Return every record below exactly as written, omitting any pictures.

• _Record excerpts_:
★ ★ ★ ★ ★

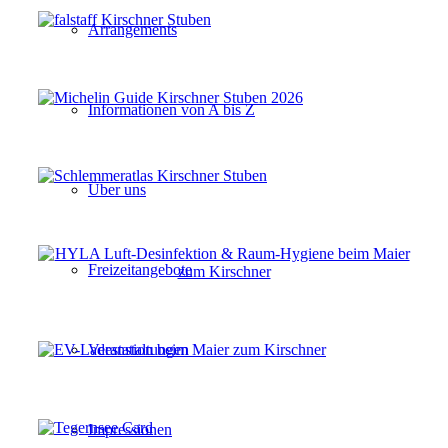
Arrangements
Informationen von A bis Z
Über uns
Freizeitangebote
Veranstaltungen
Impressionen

★ ★ ★ ★ ★

• _Task solution_:
Arrangements
Informationen von A bis Z
Über uns
Freizeitangebote
Veranstaltungen
Impressionen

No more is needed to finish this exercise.